## Passage to read
Air Sunshine is an airline based in the United States and in Puerto Rico. It operates scheduled service to and from San Juan and Vieques, Puerto Rico, St. Lucia, Anguilla, Dominica, Sint Maarten, Nevis, St. Kitts, Tortola and Virgin Gorda in the British Virgin Islands and Saint Thomas, US Virgin Islands. Its main base is Fort Lauderdale, with a Caribbean hub located in San Juan, Puerto Rico.

As of 1982 the airline considered Fort Lauderdale to be its corporate headquarters; however, the main base of operations is located in San Juan, Puerto Rico. Air Sunshine's website lists two separate post office boxes for contacts, one in Fort Lauderdale and another in San Juan.

Destinations
Air Sunshine operates a series of short routes between its destinations.

## Dataset
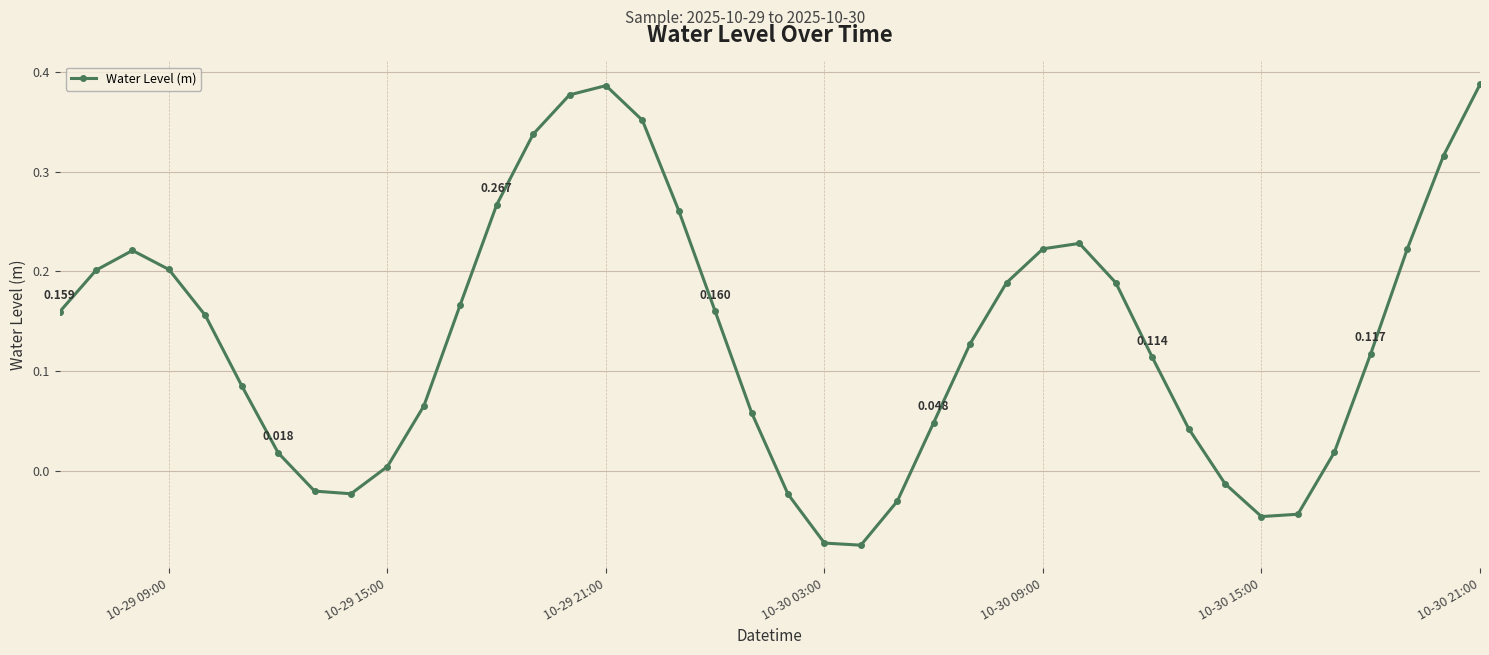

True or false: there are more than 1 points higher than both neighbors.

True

---

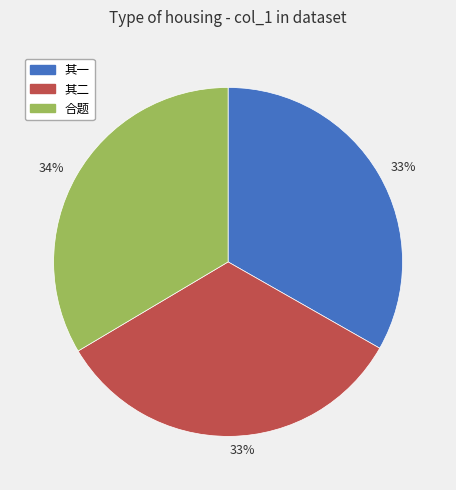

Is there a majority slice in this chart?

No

## Activity list
(1) Where is Air Sunshine's Caribbean hub, according to the Air Sunshine passage?
(2) Repeat the Air Sunshine passage from "As of 1982 the" to "in San Juan.".

## Solved tasks
(1) San Juan, Puerto Rico.

(2)
As of 1982 the airline considered Fort Lauderdale to be its corporate headquarters; however, the main base of operations is located in San Juan, Puerto Rico. Air Sunshine's website lists two separate post office boxes for contacts, one in Fort Lauderdale and another in San Juan.